[Record set]
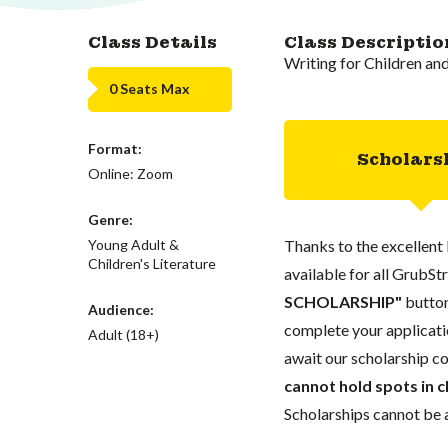
Class Details
Class Descriptio
Writing for Children an
0 Seats Max
Format:
Scholars
Online: Zoom
Genre:
Young Adult &
Thanks to the excellent 
Children's Literature
available for all GrubStr
SCHOLARSHIP"
button
Audience:
complete your applicatio
Adult (18+)
await our scholarship co
cannot hold spots in c
Scholarships cannot be a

[Exercise goal]
Each line from the one with "Writing for Children an" through the end of the entries above is to be returned word for word. Nothing else belongs in the answer.

[Response]
Writing for Children an
0 Seats Max
Format:
Scholars
Online: Zoom
Genre:
Young Adult &
Thanks to the excellent 
Children's Literature
available for all GrubStr
SCHOLARSHIP"
button
Audience:
complete your applicatio
Adult (18+)
await our scholarship co
cannot hold spots in c
Scholarships cannot be a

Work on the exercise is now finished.